Brazilian-Style Beef Stroganoff
adapted from The Amazing Flavors of Brazil

3 Tbsp unsalted butter
2 Tbsp extra-virgin oil
1 medium onion, finely chopped
500g fresh mushrooms, whole (optional- I omitted)
1-2 lbs beef steak of choice, cut into thin strips
1 Tbsp flour
200ml tomato passata* (I used 400ml for more sauce; see note below)
2 Tbsp ketchup
1 Tbsp Dijon mustard
1 Tbsp Worcestershire sauce
200ml thickened cream (heavy cream- about 1 cup)
½ bunch parsley, finley chopped
Salt and pepper
Steamed rice, to serve
Chips (French fries), to serve (I bought frozen ones and oven-baked them)

1. In a large frying pan, heat 2 Tbsp butter with 1 Tbsp olive oil. Fry the onion over medium-low heat for 5-6 minutes or until soft and transparent. Add the mushrooms (if using) and fry, stirring occasionally, for about 5 minutes or until they change color. Remove from pan and set aside.

2. Turn the heat to high and add 1 Tbsp butter and 1 Tbsp of oil to the same frying pan. Quickly season the beef with salt and pepper and sprinkle with flour to coat. When the pan is smoking hot, throw in the beef and quickly stir-fry (about 2 minutes) until golden. Stir in back the onion and mushroom mixture and all the juices.

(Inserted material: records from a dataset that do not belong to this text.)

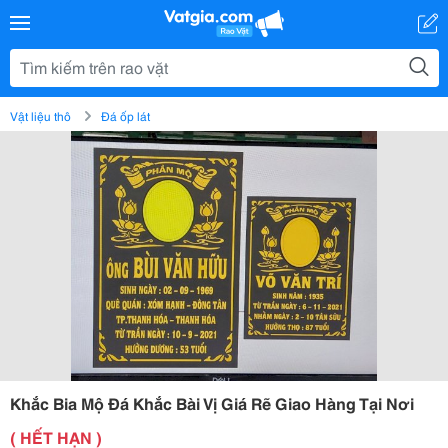
Vật liệu thô
Đá ốp lát
Khắc Bia Mộ Đá Khắc Bài Vị Giá Rẽ Giao Hàng Tại Nơi
( HẾT HẠN )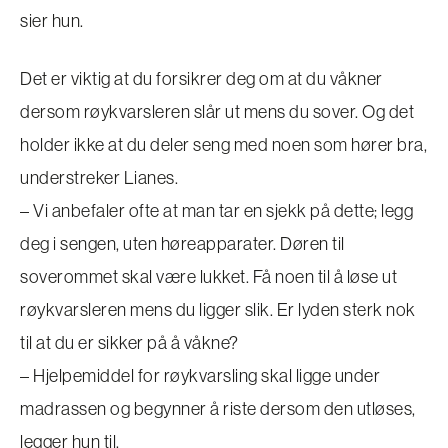
sier hun.
Det er viktig at du forsikrer deg om at du våkner
dersom røykvarsleren slår ut mens du sover. Og det
holder ikke at du deler seng med noen som hører bra,
understreker Lianes.
– Vi anbefaler ofte at man tar en sjekk på dette; legg
deg i sengen, uten høreapparater. Døren til
soverommet skal være lukket. Få noen til å løse ut
røykvarsleren mens du ligger slik. Er lyden sterk nok
til at du er sikker på å våkne?
– Hjelpemiddel for røykvarsling skal ligge under
madrassen og begynner å riste dersom den utløses,
legger hun til.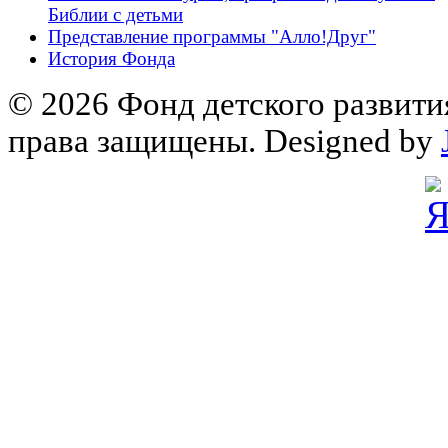
Библии с детьми
Представление программы "Алло!Друг"
История Фонда
© 2026 Фонд детского развити
права защищены. Designed by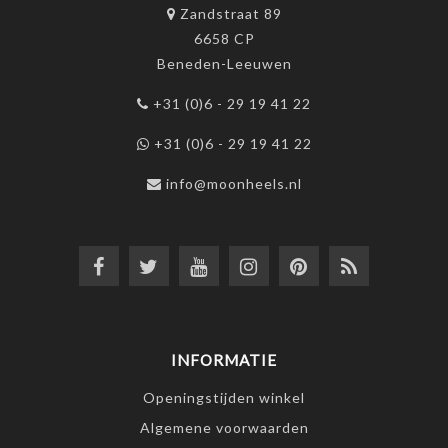
Zandstraat 89
6658 CP
Beneden-Leeuwen
+31 (0)6 - 29 19 41 22
+31 (0)6 - 29 19 41 22
info@moonheels.nl
INFORMATIE
Openingstijden winkel
Algemene voorwaarden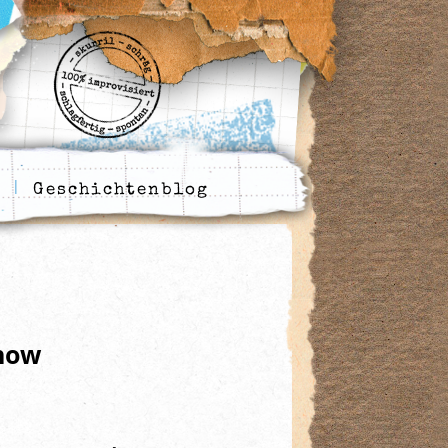
Geschichtenblog
how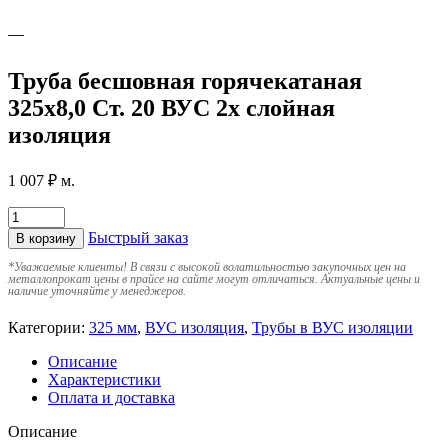
Труба бесшовная горячекатаная
325х8,0 Ст. 20 ВУС 2х слойная
изоляция
1 007
₽
м.
Быстрый заказ
В корзину
*
Уважаемые клиенты! В связи с высокой волатильностью закупочных цен на
металлопрокат цены в прайсе на сайте могут отличаться. Актуальные цены и
наличие уточняйте у менеджеров.
Категории:
325 мм
,
ВУС изоляция
,
Трубы в ВУС изоляции
Описание
Характеристики
Оплата и доставка
Описание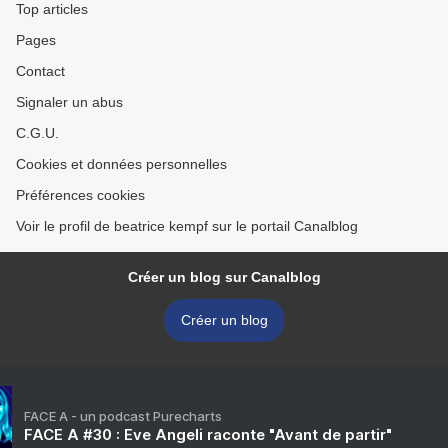
Top articles
Pages
Contact
Signaler un abus
C.G.U.
Cookies et données personnelles
Préférences cookies
Voir le profil de beatrice kempf sur le portail Canalblog
Créer un blog sur Canalblog
Créer un blog
FACE A - un podcast Purecharts
FACE A #30 : Eve Angeli raconte "Avant de partir"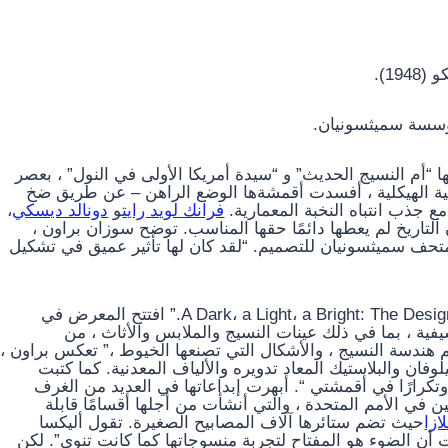
1).
ؤسسة سميثسونيان.
ليبس (1897-1972) في يومها بأنها “أم النسيج الحديث” و “سيدة أمريكا الأولى في النول” ، بعصر
ية الهيكلية ، أفسدت أقمشةها الوضع الراهن – عن طريق ضخ
جذب انتباه النخبة المعمارية.
فرانك لويد رايت
و
دونالد ديسكي
،
التاريخ لم يعطها دائمًا حقها المناسب. توضح سوزان براون ،
تحف سميثسونيان للتصميم. “لقد كان لها تأثير عميق في تشكيل
لم يعد ذلك بفضل المعرض القادم “A Dark، a Light، a Bright: The Designs of Dorothy Liebes.” افتتح المعرض في
 7 يوليو ، ويجمع أكثر من 125 عملاً أرشيفية ، بما في ذلك عينات النسيج والملابس والأثاث ، من
م هندسة النسيج ، والأشكال التي تصنعها الخيوط ،” تعكس براون ،
وفان والبلاستيك المعاد تدويره والألياف المعدنية. كما كتبت
أستخدمه مرارًا وتكرارًا في أقمشتي “. أبهرت إبداعاتها في العديد من الغرف
 في الأمم المتحدة ، والتي أنشأت من أجلها أقسامًا قابلة
ازا
حيث تضم ستائرها آلاف المصابيح الصغيرة. تقول أليكسا
أن الضوء هو المفتاح لتجربة منسوجاتها كما كانت تنوي”. لكن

3. Add tomato passata, ketchup, Worcestershire sauce and cream. Reduce the heat to medium and stir for a further 2-3 minutes or until thick. Adjust seasoning according to taste. Turn the heat off and stir in parsley. Serve immediately with extra parsley, rice and chips.

*Tomato Passata is a thick Italian tomato sauce.  Just use canned tomato sauce if needed.  400ml would be around the same size as a standard American can.